In June, I posted: Anti-PD-1 results in melanoma patients: outcomes plus responses to retreatment which includes links to multiple reports addressing how melanoma patients treated with anti-PD-1 have fared. My synopsis of an ASCO 2018 report on outcomes for melanoma peeps after stopping anti-PD-1 follows ~ 41 of them stopping after completing 2 years and 34 stopping due to side effects. I noted:
So - 580 melanoma patients were given anti-PD-1. 41 patients stopped after 2 years or at doc's discretion (characterized as MCB in study [maximal clinical benefit]). 34 stopped due to side effects. I presume the rest of the peeps are still on treatment. Overall, 56% of patients had a complete response, 35% had a partial response, and 9% had stable disease. These responses were similar across the 2 groups with a response rate of 93% in the MCB group and 88% in the toxicity group. Complete responses were higher in the MCB group (76% vs 32%). Median time on drug = 19.5 months for MBC and 6.5 months for the toxicity group. Median time to response was about 3 months (this has been demonstrated repeatedly in studies looking at anti-PD-1). Median time to complete response was 7.3 months. At f/u 16 months after stopping anti-PD-1, 89% were disease free, 93% were alive, 6 had died (NONE due to disease progression), but three deaths were due to complications from anti-PD-1. 8 patients progressed (3 in the MCB group and 5 in the toxicity group). 2 of the MCB group were rechallenged and 1 gained a complete response and the other a partial.
Now, researchers who examined how melanoma peeps forced to stop anti-PD-1 as a single agent due to adverse events have fared, with a median f/u of 30.3 months, found:
Durable Clinical Benefit in Patients with Advanced Cutaneous Melanoma after Discontinuation of Anti-PD-1 Therapies Due to Immune-Related Adverse Events. Swami, Monga, Bossler, et al. J Oncol. 2019 Jul 25.

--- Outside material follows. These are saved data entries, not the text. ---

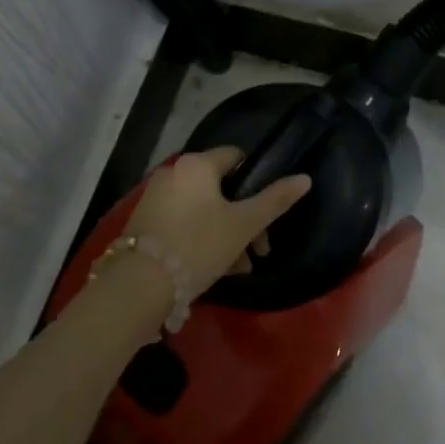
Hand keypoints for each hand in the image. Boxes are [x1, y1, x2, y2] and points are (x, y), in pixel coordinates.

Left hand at [123, 148, 312, 300]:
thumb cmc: (198, 245)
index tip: (267, 213)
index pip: (236, 157)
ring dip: (226, 234)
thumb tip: (305, 178)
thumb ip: (275, 200)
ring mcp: (155, 198)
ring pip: (203, 210)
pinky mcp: (144, 224)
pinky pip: (183, 223)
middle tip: (259, 250)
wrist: (139, 286)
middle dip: (244, 218)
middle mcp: (173, 173)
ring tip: (239, 268)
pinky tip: (215, 269)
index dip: (256, 182)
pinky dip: (201, 239)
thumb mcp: (244, 224)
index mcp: (197, 164)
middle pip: (221, 188)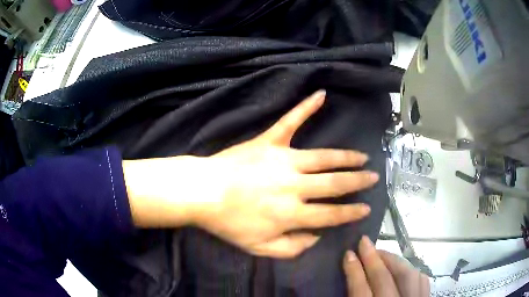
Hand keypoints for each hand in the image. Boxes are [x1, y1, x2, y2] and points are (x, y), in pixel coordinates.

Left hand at [124, 90, 379, 257]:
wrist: (201, 193)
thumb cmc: (228, 223)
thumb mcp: (259, 249)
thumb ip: (292, 248)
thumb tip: (316, 236)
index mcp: (291, 213)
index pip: (331, 214)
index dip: (351, 212)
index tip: (367, 208)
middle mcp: (294, 185)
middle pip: (334, 183)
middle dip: (358, 182)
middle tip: (374, 178)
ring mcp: (282, 159)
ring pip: (323, 157)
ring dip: (346, 157)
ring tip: (363, 157)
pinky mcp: (268, 141)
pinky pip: (290, 121)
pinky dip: (306, 107)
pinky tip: (321, 94)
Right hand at [343, 236, 429, 296]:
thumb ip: (354, 295)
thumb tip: (350, 274)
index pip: (361, 290)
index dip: (353, 270)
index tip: (348, 253)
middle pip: (384, 279)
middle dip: (373, 258)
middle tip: (364, 241)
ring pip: (408, 274)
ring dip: (394, 260)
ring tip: (382, 253)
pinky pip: (423, 280)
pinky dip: (412, 270)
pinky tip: (404, 267)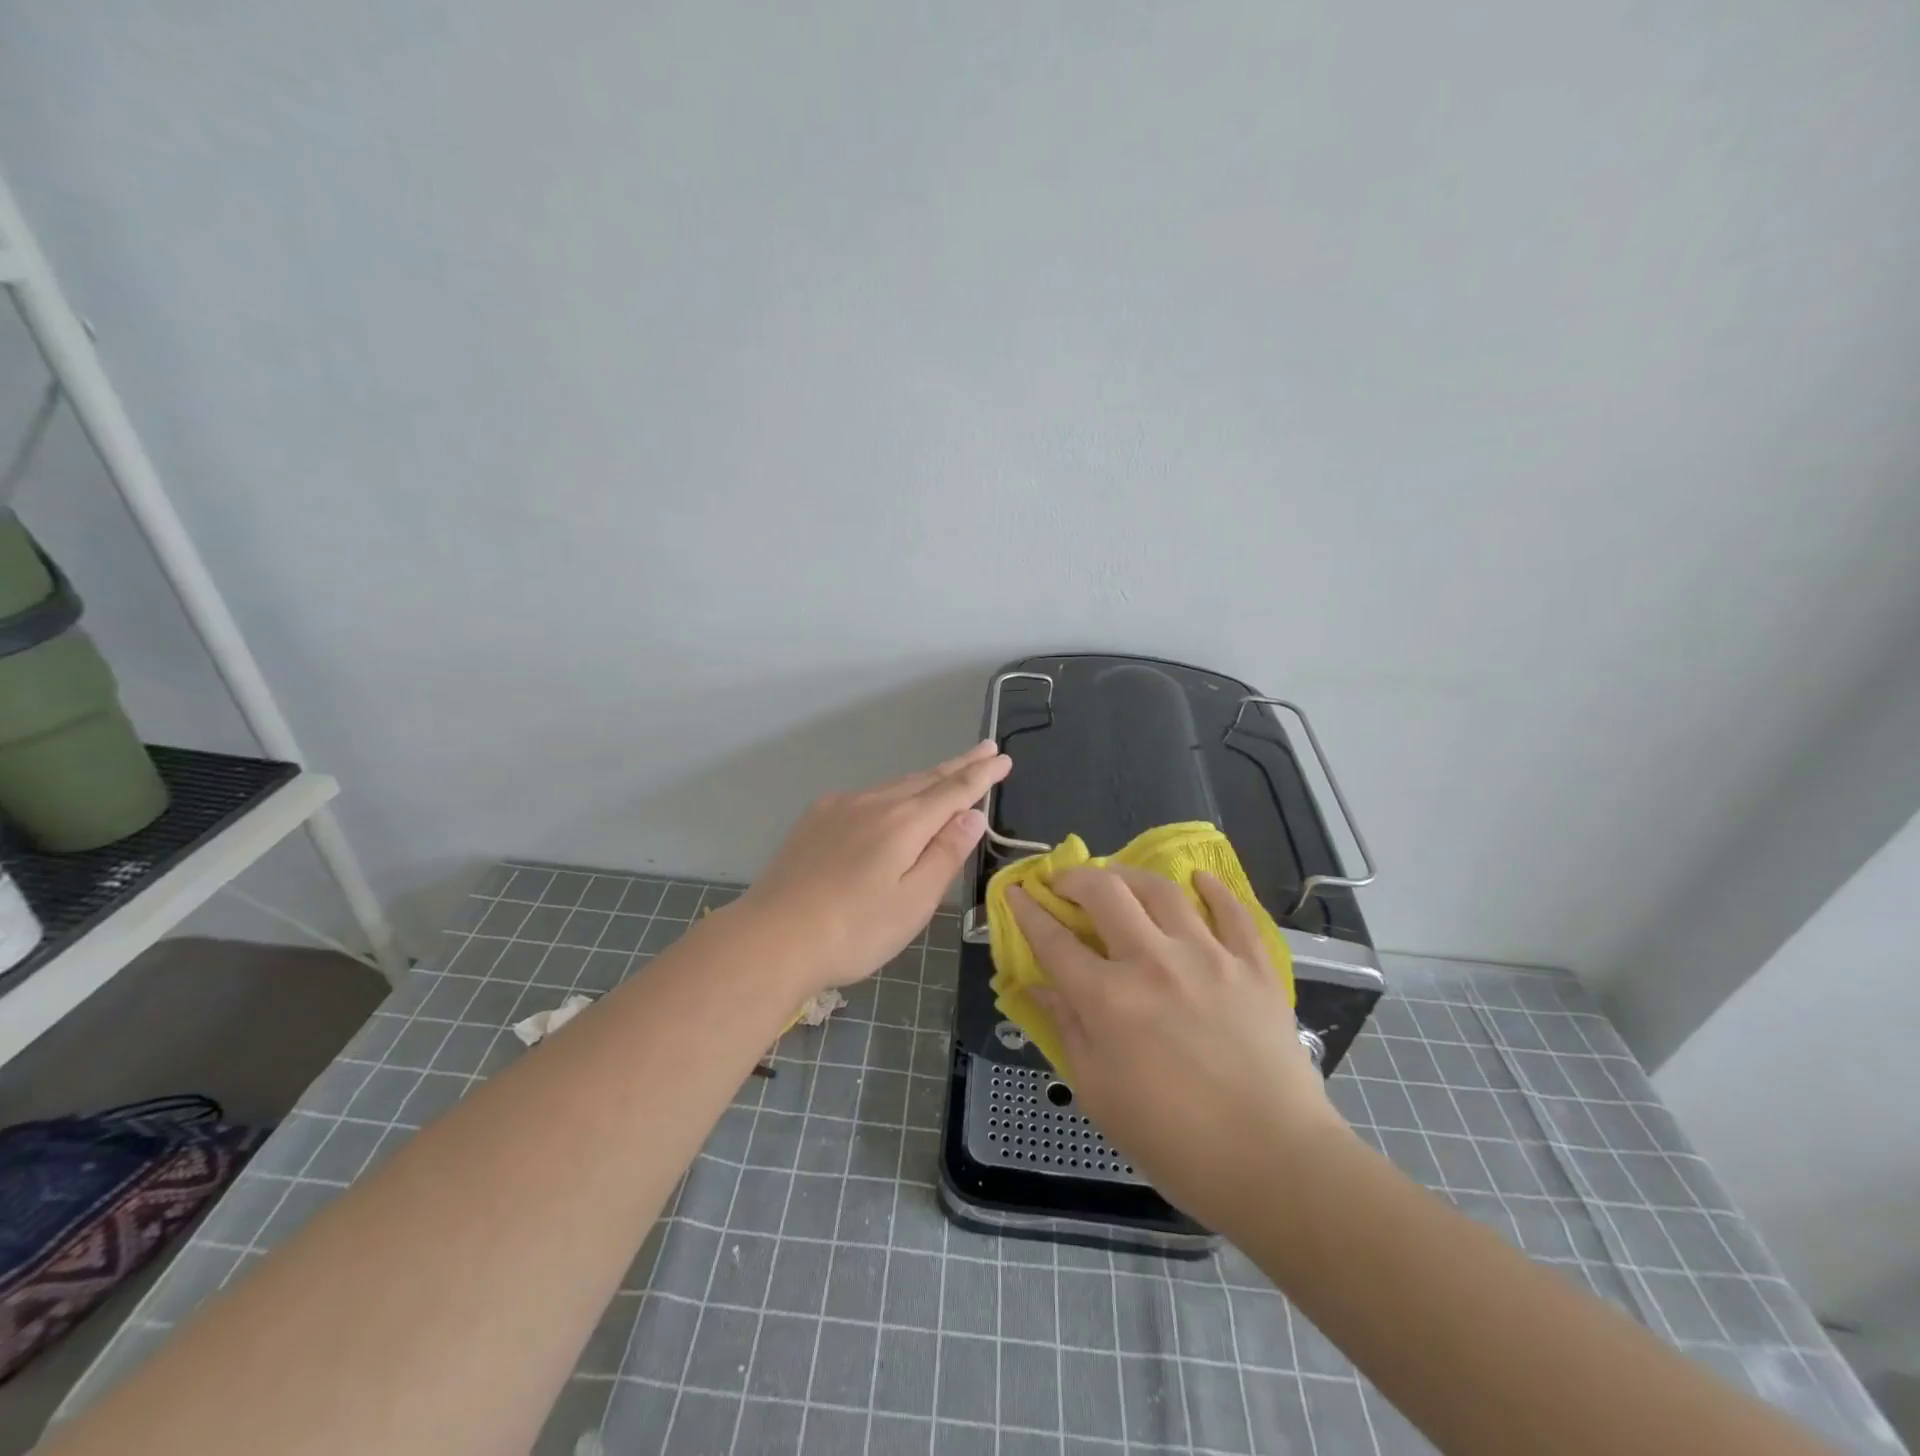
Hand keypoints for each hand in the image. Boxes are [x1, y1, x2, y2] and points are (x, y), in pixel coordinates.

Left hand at [735, 741, 1010, 991]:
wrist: (772, 938)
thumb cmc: (854, 931)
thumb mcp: (914, 902)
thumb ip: (945, 855)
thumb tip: (973, 815)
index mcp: (904, 823)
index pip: (954, 791)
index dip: (981, 775)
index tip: (1003, 757)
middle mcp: (874, 804)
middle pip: (926, 779)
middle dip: (959, 765)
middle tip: (986, 749)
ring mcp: (840, 808)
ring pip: (895, 785)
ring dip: (926, 778)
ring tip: (948, 773)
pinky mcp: (816, 820)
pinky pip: (867, 796)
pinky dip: (893, 793)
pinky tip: (892, 803)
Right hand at [1009, 865, 1353, 1231]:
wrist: (1274, 1162)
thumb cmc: (1174, 1141)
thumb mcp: (1099, 1093)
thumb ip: (1066, 1029)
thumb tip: (1035, 987)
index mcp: (1108, 999)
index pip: (1053, 940)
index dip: (1028, 912)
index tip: (1016, 893)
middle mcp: (1153, 962)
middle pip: (1104, 893)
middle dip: (1074, 879)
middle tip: (1064, 884)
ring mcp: (1208, 956)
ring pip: (1161, 890)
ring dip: (1129, 874)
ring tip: (1117, 877)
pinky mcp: (1252, 965)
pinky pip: (1231, 910)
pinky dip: (1211, 888)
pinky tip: (1197, 879)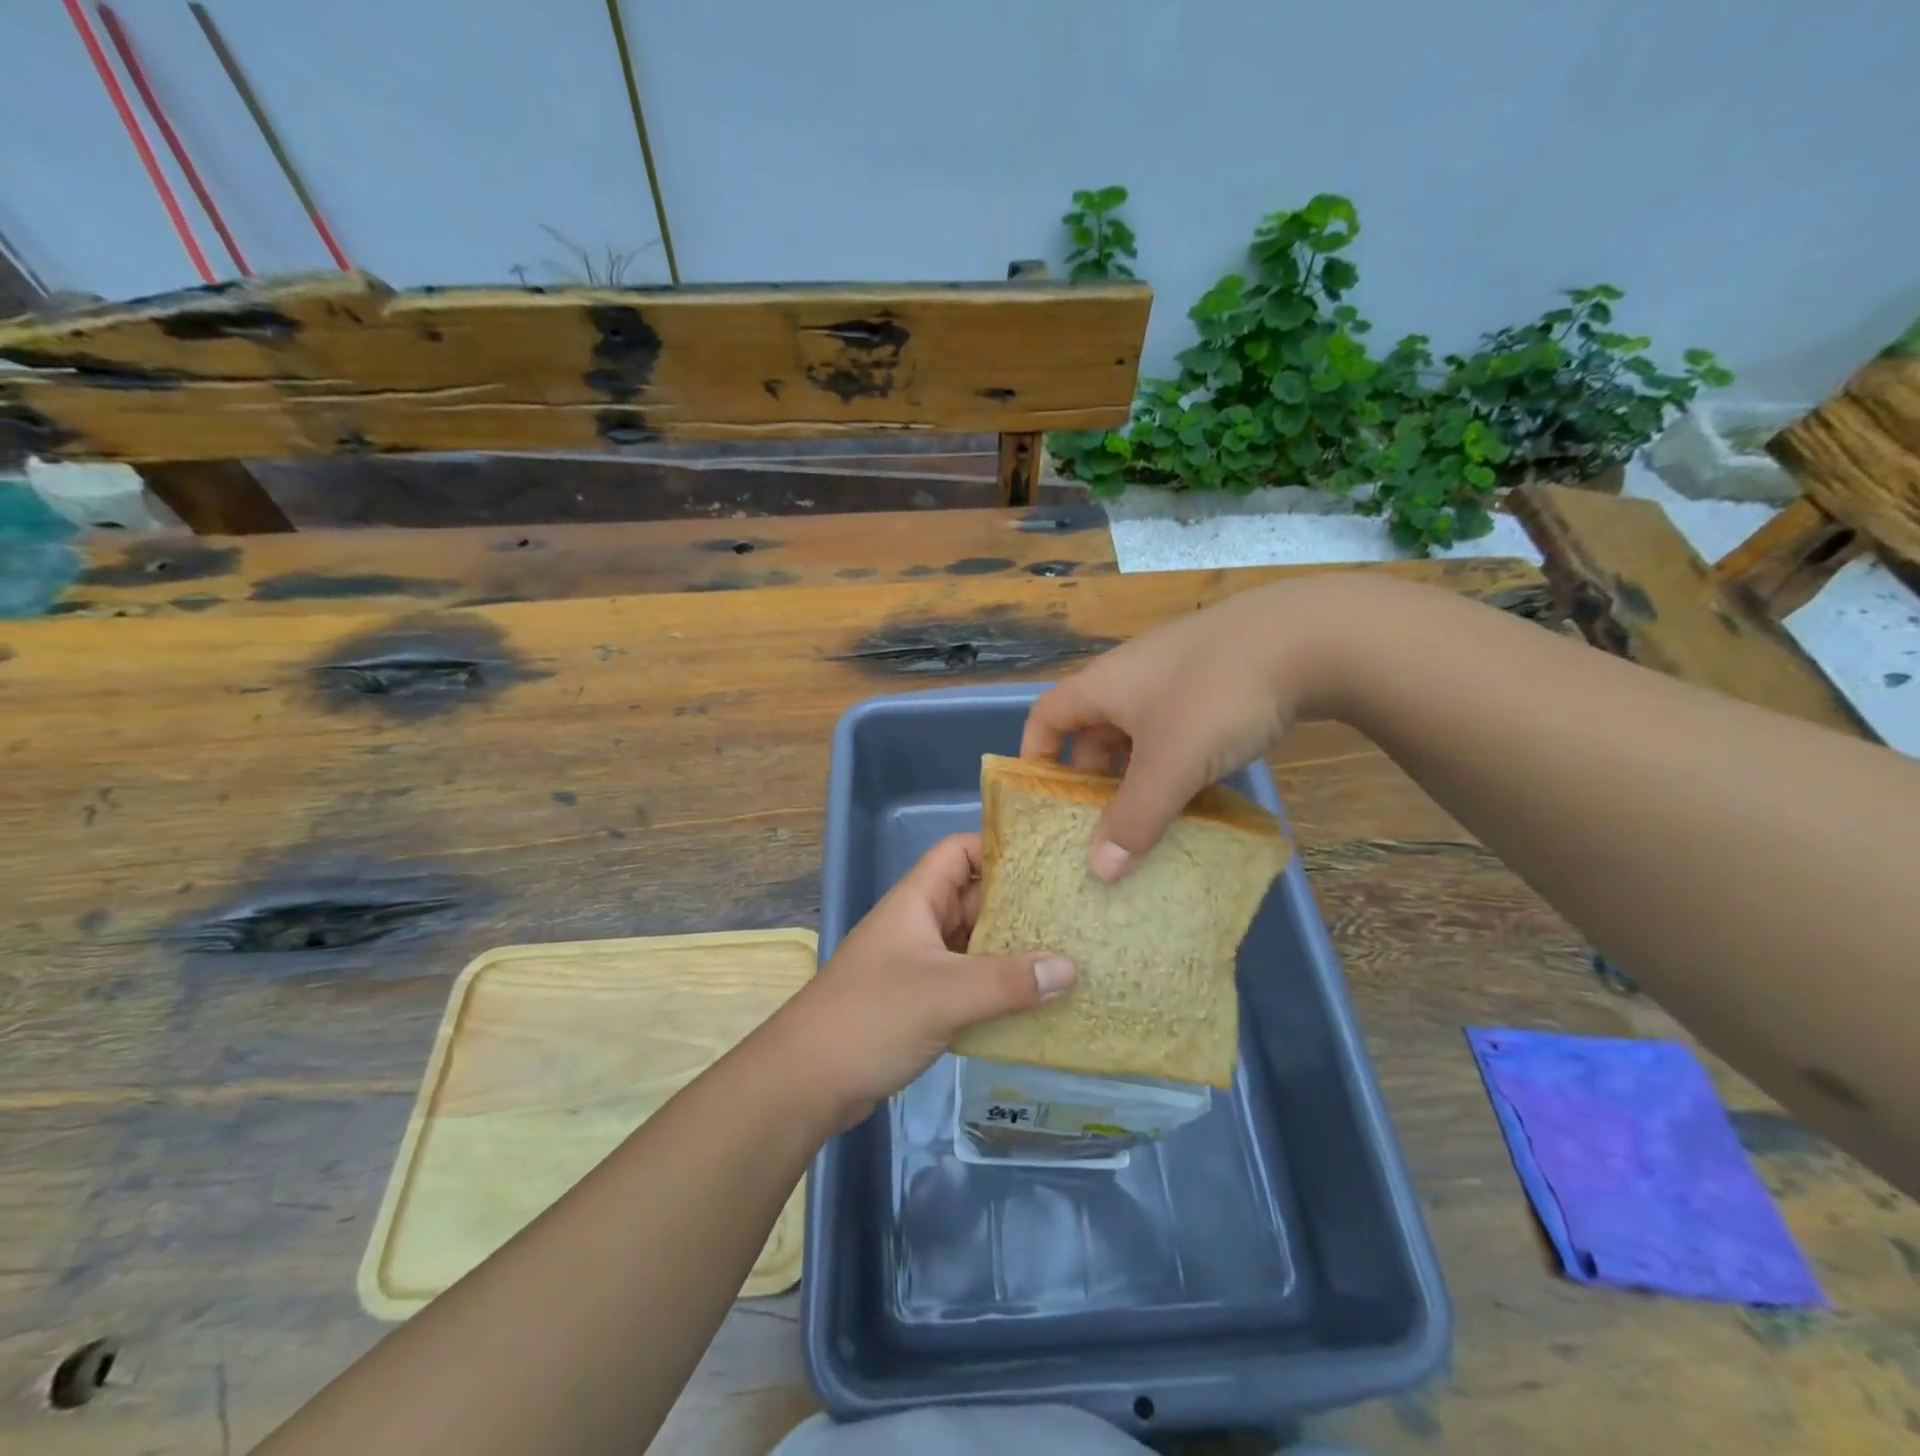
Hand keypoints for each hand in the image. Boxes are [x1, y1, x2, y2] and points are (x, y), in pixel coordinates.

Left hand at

Anti-PD-1 therapies, pembrolizumab and nivolumab, are currently the standard of care for treatment of patients with metastatic melanoma. Treatment is usually continued until toxicity or disease progression. Though these therapies are well tolerated, some patients discontinue them due to immune-related adverse events (irAE). Discontinuation of therapy brings challenges to their management due to limited treatment options and lack of long-term prognostic information for these patients. Herein, we reviewed patients at our institution to analyze their clinical outcomes.
Charts of 1264 consecutive patients enrolled between 8/1/2012 and 7/31/2017 at Melanoma Skin and Ocular Tissue Repositories at Holden Comprehensive Cancer Center at the University of Iowa Hospitals and Clinic were reviewed. Eligible patients were those who received single-agent anti-PD-1 therapy and subsequently discontinued it due to irAE. Reviewed data included patient demographics, prior medical history, baseline disease parameters, and outcomes. Kaplan-Meier survival analysis was done to determine progression-free survival (PFS) and overall survival (OS).
Overall 169 patients with advanced, unresectable, or metastatic cutaneous melanoma received anti-PD-1 therapy of which 16 (9.5%) white, non-Hispanic patients with median age of 64.5 (range 35 to 81 years) discontinued treatment due to irAE. Fifteen patients received pembrolizumab and one received nivolumab. The median duration of treatment was 4.7 (range 0.7 to 11.5) months. Median follow-up was 30.3 (range 4.6 to 49.4) months. Median PFS was 24.6 months and median OS was not reached. Durable clinical benefit (time to progression or next treatment of more than 6 months from last treatment) was observed in 13 (81.2%) patients. At the time of analysis, 8 patients had progressed and 4 patients died (all-cause).
Our results suggest that advanced melanoma patients discontinuing anti-PD-1 therapy due to irAE usually experience durable clinical benefit. However, caution is needed with these agents in patients with underlying autoimmune diseases.
So ~ when the researchers drilled down on this, we are dealing with a rather small sample set of 16 patients who had to stop nivo (1) or pembro (15) as single agents due to side effects. Average length of treatment was about 5 months (6.5 in the study above). Median f/u was just over 30 months (16 in the study above). Median PFS = 24.6 months. Median OS was not reached. At the time of the report, about 30 months in, 8 (of 16) patients had progressed and 4 had died, though apparently that number includes causes in addition to melanoma. (In the study above, 5 (of 34) patients had progressed at 16 months in.)
As ever, studies annoy me by not looking at results in the same way! But, it looks as though, much like what we have learned in folks who have to stop the ipi/nivo combo due to side effects, yet still gain a response and have a PFS that is not that much different from those who complete the recommended duration off therapy, melanoma peeps who have to stop anti-PD-1 as a single agent can still attain durable benefits.